YOUR INSTRUCTIONS - Please find every line in the records below that contains the word "taxes", and copy it.

─── EXCERPTED DATA ───

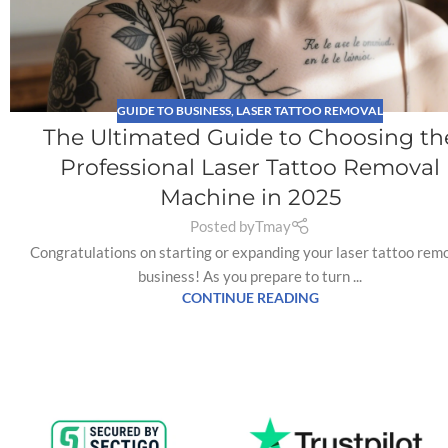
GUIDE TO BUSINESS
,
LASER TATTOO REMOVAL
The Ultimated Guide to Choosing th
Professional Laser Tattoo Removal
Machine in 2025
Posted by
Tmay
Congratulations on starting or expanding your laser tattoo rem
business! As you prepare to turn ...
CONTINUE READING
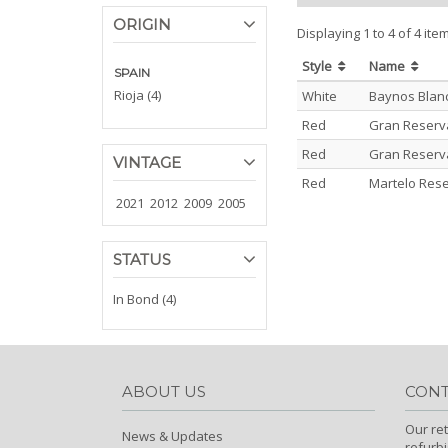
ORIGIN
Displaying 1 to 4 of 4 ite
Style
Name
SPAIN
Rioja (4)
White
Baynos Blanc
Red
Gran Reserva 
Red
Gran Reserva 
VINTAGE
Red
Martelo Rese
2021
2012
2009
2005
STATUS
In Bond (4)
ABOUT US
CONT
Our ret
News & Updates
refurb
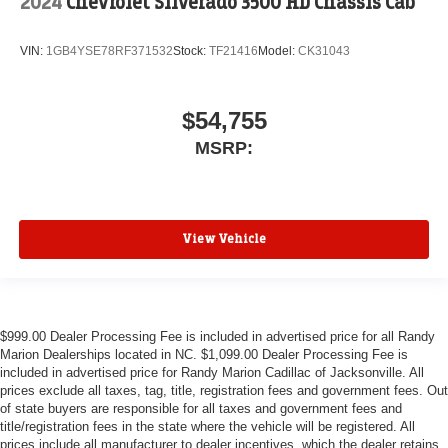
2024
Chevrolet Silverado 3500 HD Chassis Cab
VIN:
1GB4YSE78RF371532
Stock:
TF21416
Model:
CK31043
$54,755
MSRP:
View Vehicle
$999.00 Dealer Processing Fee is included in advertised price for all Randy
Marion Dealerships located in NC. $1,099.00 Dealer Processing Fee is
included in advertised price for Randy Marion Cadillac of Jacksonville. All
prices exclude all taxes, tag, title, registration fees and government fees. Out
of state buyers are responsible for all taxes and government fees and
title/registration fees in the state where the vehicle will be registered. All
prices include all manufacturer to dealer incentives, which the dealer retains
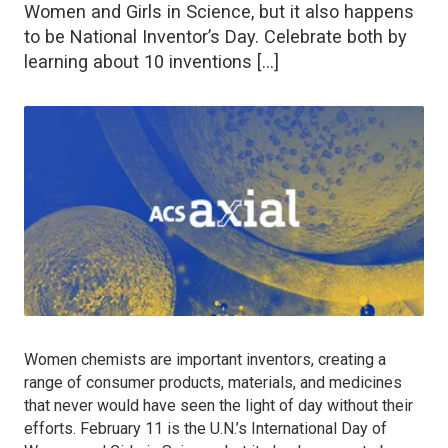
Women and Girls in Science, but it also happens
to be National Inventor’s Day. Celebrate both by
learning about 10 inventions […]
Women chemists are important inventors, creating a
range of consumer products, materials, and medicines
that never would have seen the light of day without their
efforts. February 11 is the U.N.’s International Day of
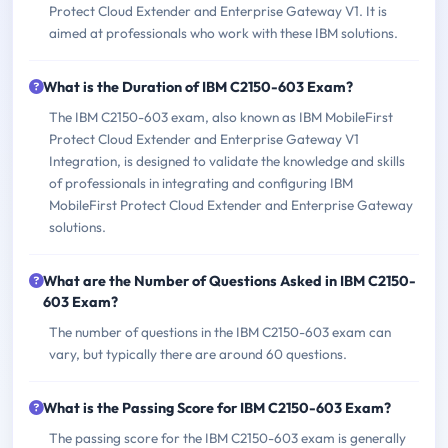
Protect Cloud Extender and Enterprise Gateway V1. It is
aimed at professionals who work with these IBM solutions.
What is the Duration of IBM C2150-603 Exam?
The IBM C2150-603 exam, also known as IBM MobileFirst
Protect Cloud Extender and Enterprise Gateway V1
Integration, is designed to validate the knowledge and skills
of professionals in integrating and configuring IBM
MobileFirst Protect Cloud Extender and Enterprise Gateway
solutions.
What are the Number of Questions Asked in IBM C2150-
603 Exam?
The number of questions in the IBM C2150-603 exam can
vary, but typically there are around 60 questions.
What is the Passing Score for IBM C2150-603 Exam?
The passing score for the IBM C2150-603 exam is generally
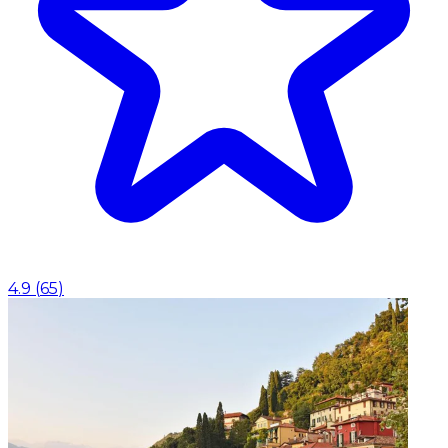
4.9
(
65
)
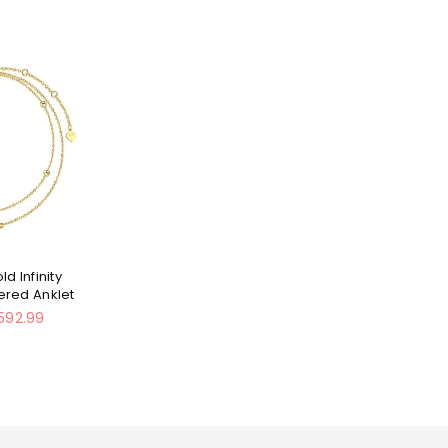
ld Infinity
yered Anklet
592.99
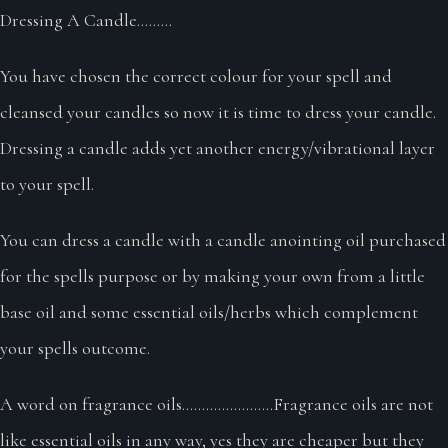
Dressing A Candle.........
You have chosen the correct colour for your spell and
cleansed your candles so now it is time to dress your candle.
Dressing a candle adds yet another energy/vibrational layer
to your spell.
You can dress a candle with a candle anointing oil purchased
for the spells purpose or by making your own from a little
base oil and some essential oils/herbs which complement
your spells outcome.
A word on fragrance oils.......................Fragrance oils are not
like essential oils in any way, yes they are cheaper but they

───

TASK SOLUTION -
prices exclude all taxes, tag, title, registration fees and government fees. Out
of state buyers are responsible for all taxes and government fees and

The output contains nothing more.